Quelle est la particularité de l’écriture d’un quatuor ?
D’un point de vue de la composition, le quatuor à cordes est un genre à part entière. Il y a quatre instruments avec une sonorité homogène mais nécessairement plus limitée qu’un ensemble formé de plusieurs familles d’instruments. La polyphonie y est donc prééminente ce qui convient particulièrement à mon style d’écriture. Mais en même temps, il faut varier le plus possible les sonorités des cordes qui offrent malgré tout beaucoup de ressources. D’ailleurs les cordes sont une famille d’instruments pour laquelle j’aime beaucoup écrire.
Comment s’est passé votre collaboration ?
Tous les musiciens ont eu leurs parties séparées, le conducteur et un fichier mp3 pour travailler individuellement. Le fichier audio n’est pas indispensable mais il permet un gain de temps lorsque comme ici les délais sont courts. Les musiciens peuvent ainsi avoir une idée générale de la pièce et aussi des autres parties instrumentales. Je les ai rencontrés après une première série de répétitions et leur ai présenté ma vision de la pièce. Nous avons pu ensuite affiner leur interprétation qu’ils ont développée aux répétitions suivantes.

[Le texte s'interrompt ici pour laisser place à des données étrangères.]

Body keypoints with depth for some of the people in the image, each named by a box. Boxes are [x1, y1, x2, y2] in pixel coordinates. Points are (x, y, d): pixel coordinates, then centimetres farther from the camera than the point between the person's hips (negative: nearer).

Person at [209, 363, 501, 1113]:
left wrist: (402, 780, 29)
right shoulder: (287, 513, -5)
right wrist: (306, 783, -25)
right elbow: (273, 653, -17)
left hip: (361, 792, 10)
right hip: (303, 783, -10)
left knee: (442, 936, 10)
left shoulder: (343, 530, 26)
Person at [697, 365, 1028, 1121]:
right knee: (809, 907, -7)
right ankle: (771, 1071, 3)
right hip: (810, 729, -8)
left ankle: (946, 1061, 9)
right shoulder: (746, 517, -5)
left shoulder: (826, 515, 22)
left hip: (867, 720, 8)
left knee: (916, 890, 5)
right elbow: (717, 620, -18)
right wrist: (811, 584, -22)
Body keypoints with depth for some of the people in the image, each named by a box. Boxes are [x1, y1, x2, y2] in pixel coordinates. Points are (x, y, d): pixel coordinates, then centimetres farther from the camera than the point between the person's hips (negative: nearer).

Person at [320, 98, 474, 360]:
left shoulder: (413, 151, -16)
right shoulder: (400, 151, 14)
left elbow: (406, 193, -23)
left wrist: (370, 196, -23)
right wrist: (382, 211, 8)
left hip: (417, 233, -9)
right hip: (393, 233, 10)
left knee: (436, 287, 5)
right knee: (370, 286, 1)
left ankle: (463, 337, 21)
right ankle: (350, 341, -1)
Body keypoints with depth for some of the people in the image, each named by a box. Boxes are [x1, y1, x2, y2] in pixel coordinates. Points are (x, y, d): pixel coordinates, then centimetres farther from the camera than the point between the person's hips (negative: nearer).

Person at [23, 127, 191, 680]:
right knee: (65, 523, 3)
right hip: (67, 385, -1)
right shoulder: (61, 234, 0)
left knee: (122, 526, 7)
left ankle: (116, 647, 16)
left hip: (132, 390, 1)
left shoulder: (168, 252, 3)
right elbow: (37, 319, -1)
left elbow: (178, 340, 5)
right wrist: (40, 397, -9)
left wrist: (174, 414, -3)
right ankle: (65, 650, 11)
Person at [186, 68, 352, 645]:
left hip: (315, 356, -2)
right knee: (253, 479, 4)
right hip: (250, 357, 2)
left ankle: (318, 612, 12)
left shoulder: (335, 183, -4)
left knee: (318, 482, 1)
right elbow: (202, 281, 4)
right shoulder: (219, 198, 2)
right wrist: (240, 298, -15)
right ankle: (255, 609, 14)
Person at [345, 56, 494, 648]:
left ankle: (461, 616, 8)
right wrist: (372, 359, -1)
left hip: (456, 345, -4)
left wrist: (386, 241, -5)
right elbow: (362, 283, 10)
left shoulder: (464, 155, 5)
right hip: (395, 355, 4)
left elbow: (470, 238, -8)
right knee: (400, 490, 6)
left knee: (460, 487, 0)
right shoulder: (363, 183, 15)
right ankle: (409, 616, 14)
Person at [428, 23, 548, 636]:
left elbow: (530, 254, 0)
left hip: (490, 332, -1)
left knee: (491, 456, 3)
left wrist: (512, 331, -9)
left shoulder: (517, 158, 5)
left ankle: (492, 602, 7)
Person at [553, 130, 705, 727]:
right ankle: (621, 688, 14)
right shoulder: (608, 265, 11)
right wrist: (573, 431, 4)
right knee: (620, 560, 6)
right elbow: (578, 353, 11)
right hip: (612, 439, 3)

Il y avait deux concerts au programme. Comment se sont ils passés ?
Les musiciens ont fourni un très gros travail et ont été prêts dans les temps. Ces concerts avaient lieu dans de belles églises romane de Saintonge avec un bon accueil du public, plus habitué à la musique baroque et classique que contemporaine. « Le récit intérieur » était d’ailleurs la seule création du festival cette année. Stephan Maciejewski, directeur du festival était présent au second concert et nous a exprimé sa satisfaction.
Ce quatuor sera donc encore joué ?
En effet, comme prévu il sera encore au programme du quatuor Kadenza. C’est la période la plus intéressante qui commence car les musiciens vont pourvoir approfondir leur interprétation. En effet, il faut un certain nombre d’exécutions en public d’une œuvre pour que les musiciens la ressentent profondément. Nous allons donc collaborer à nouveau. Ce travail sera très enrichissant pour les musiciens et moi-même. Un enregistrement au studio de Rochefort est prévu à la suite.
Eh bien, ce sera l’occasion d’en faire écouter quelques extraits dans un de nos prochains Mensuel !!